İsrail'in ABD Büyükelçiliği'nde diplomat olarak görev yapan Sevsen Natur Hassun, dün Newsweek'te yayınlanan yazısında, “Suriye sınırının tamamen silahsızlandırılmasını sağlayarak, ortak değerlerimiz ve azınlık gruplarının korunması için hareket ederek, rejimin Dürzilere zarar vermesini engellemeye kararlıyız. Herkes bilmelidir ki, Suriye Dürzileri, Arap çoğunluklu bölgede, çoğulculuğun ve azınlık çeşitliliğinin son sembolüdür” ifadelerini kullandı.

Eş Şara, Dürzileri korumanın hükümeti için bir “öncelik” olduğunu açıkladı ve İsrail'i “Suriye'yi savaşa ve bölünmeye sürüklemeye çalışmakla” suçladı.

Mansur şöyle devam etti: "İsrail, Suriye'nin güneyinin Lübnan ya da Gazze'ye dönüşmesine izin veremez. Harekete geçmek için çok uzun süre tereddüt ettiğimiz o yerlerden çok acı bir ders aldık. Çok uzun süre bekledik ve çok yüksek bir bedel ödedik. Dolayısıyla İsrail'in şu anki ruh hali, 7 Ekim 2023'teki Hamas saldırısı senaryosunun tekrarlanmasını önlemek için elimizden gelen her şeyi yapmaktır."

Bu strateji, Netanyahu'nun dünkü konuşmasında da vurguladığı gibi, Şam'dan Golan Tepelerine kadar Suriye'nin güneyinde, Suveyda'yı da içine alan bir “tampon bölge” kurulmasını içeriyor.

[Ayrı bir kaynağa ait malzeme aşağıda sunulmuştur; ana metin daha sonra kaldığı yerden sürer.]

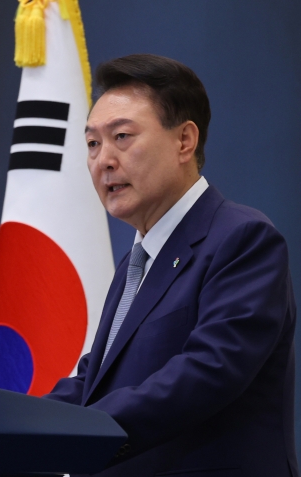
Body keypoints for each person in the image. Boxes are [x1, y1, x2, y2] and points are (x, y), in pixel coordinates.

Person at [44, 54, 298, 477]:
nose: (103, 159)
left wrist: (84, 429)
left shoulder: (242, 239)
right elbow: (97, 379)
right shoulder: (136, 260)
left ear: (184, 141)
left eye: (121, 136)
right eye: (92, 143)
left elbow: (207, 370)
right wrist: (13, 426)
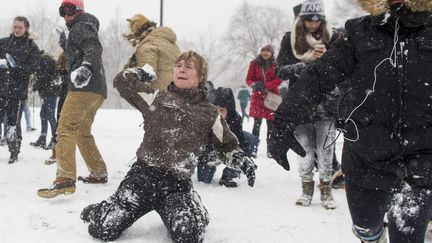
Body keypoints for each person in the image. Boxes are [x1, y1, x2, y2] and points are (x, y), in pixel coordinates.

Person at [269, 0, 432, 242]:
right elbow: (318, 77)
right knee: (366, 226)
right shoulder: (358, 32)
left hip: (422, 156)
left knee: (408, 235)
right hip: (367, 154)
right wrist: (282, 122)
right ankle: (373, 235)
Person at [79, 51, 257, 242]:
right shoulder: (156, 98)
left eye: (189, 67)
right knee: (102, 230)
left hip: (176, 185)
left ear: (201, 77)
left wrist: (240, 159)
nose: (182, 70)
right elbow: (121, 82)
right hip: (142, 179)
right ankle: (103, 210)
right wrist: (141, 72)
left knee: (189, 236)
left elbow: (227, 146)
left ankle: (195, 211)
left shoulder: (210, 114)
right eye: (178, 66)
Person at [37, 0, 108, 198]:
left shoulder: (80, 26)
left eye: (70, 10)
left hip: (82, 87)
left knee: (65, 129)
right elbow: (79, 50)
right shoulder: (85, 26)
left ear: (79, 11)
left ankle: (65, 178)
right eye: (62, 11)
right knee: (82, 131)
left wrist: (86, 68)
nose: (66, 15)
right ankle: (98, 171)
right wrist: (64, 41)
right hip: (98, 90)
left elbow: (93, 47)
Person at [275, 0, 341, 209]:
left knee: (326, 150)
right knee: (304, 150)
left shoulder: (335, 37)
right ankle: (306, 190)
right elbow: (279, 71)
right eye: (309, 19)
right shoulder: (290, 38)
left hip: (327, 101)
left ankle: (326, 191)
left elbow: (344, 68)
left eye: (318, 19)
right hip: (300, 102)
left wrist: (325, 60)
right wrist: (305, 64)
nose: (314, 23)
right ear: (302, 19)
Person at [197, 87, 259, 187]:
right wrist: (211, 155)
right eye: (215, 110)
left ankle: (229, 175)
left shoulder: (235, 119)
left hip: (229, 149)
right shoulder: (207, 118)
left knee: (249, 140)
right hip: (210, 153)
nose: (218, 114)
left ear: (229, 110)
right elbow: (201, 144)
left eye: (221, 110)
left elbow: (240, 143)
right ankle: (209, 167)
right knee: (204, 179)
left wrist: (238, 159)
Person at [0, 16, 40, 163]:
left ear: (26, 29)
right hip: (1, 87)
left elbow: (34, 67)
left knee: (13, 123)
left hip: (17, 91)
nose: (17, 30)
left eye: (20, 27)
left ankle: (14, 151)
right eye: (15, 27)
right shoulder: (4, 43)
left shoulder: (31, 46)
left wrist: (16, 67)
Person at [123, 13, 181, 91]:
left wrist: (130, 73)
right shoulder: (167, 40)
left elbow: (148, 72)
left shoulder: (147, 46)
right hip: (179, 90)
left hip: (163, 93)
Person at [246, 44, 282, 158]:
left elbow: (279, 79)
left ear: (271, 53)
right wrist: (254, 85)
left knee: (271, 125)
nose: (265, 53)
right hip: (258, 98)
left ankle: (270, 150)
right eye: (263, 51)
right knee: (256, 125)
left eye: (268, 51)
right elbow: (248, 79)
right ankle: (253, 148)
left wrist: (267, 85)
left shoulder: (276, 65)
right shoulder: (254, 64)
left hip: (271, 97)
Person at [30, 51, 59, 150]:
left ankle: (55, 140)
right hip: (46, 91)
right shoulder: (40, 59)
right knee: (43, 114)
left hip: (51, 91)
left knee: (50, 115)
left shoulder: (43, 60)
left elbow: (45, 76)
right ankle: (43, 137)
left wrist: (35, 86)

Mansur, “Şara güneydeki Dürzilerin haklarını savunmayı taahhüt etmezse, iç savaşın ilk yıllarında kuzeydoğuda kurulan ABD destekli Kürt güçlerine benzer fiili bir özerk bölgenin oluşturulmasıyla karşı karşıya kalabilir” değerlendirmesinde bulundu.

Mansur, “Dürzilere özerklik verilmesi İsrail'in Suriye'nin güneyinde istikrarı sağlamasına yardımcı olacaktır ki, bence bu herkes için faydalı olacaktır. Bu İsrail için de iyi, Dürziler için de iyi. Şam hükümeti ülkeyi birleştirmenin önemini anlamazsa, izlediği politikanın bedeli bu olacaktır" şeklinde görüşünü dile getirdi.

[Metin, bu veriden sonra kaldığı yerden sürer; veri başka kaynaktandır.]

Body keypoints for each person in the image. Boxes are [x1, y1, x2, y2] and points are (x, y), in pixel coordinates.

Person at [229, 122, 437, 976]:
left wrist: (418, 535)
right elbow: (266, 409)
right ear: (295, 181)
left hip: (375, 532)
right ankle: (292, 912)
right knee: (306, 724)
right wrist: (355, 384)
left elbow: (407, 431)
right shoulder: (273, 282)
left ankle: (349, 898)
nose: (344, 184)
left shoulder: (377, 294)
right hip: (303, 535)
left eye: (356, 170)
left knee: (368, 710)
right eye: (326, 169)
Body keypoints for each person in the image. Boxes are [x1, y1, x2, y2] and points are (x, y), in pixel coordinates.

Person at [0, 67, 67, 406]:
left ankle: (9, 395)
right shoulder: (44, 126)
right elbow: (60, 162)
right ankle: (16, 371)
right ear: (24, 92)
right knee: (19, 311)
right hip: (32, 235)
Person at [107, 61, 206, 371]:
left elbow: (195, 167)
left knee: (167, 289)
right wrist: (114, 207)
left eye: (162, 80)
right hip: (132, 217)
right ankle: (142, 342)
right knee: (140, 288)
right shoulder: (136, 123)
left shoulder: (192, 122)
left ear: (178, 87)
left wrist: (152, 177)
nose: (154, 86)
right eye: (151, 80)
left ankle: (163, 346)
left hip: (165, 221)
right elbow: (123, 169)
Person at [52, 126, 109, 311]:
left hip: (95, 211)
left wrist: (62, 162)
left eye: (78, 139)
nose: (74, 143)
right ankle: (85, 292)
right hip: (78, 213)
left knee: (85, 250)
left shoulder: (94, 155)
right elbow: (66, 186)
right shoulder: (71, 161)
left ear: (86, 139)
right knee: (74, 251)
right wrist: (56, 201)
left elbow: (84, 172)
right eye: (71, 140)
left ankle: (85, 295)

Görsel kaldırıldı.ABD Başkanı Donald Trump ile Suriye Devlet Başkanı Ahmed eş-Şara arasında Riyad'da görüşme (Arşiv-AP)

ABD, İsrail'in son saldırılarına desteğini çekmenin yanı sıra, Suriye'nin birliğini ve toprak bütünlüğünü de savundu ki bu mesaj, Beyaz Saray'ın Kürt müttefiki Suriye Demokratik Güçleri'nin (SDG) merkezi hükümete entegre olmasını öngören ve şu anda durmuş olan anlaşmanın müzakere edilmesindeki rolüyle pekiştirildi.

Şarku'l Avsat'ın edindiği bilgiye göre Trump Netanyahu'ya yakın dururken, ABD lideri aynı zamanda mayıs ayında kendisini Suriye'ye yönelik yaptırımları kaldırmaya ikna ettiği belirtilen Türkiye Cumhurbaşkanı Recep Tayyip Erdoğan ile de yakın ilişkiler kurdu.

Erdoğan dün yapılan kabine toplantısında, Suriye'nin bölünmesine yönelik iddiaları sert bir dille eleştirerek şunları söyledi: "Suriye'nin bölünmesine dün de razı olmadık, bugün de yarın da asla razı olmayacağız. Ülkenin toprak bütünlüğü pahasına Suriye'nin güneyi ile kuzeyi arasında bir koridor oluşturmayı hayal edenler asla amaçlarına ulaşamayacaklar."

"Suriyeli kardeşlerimizle dayanışma içinde bunlara engel olacağız ama İsrail ile soruna bulaşanlar er ya da geç büyük bir hesap hatası yaptıklarını anlayacaklardır."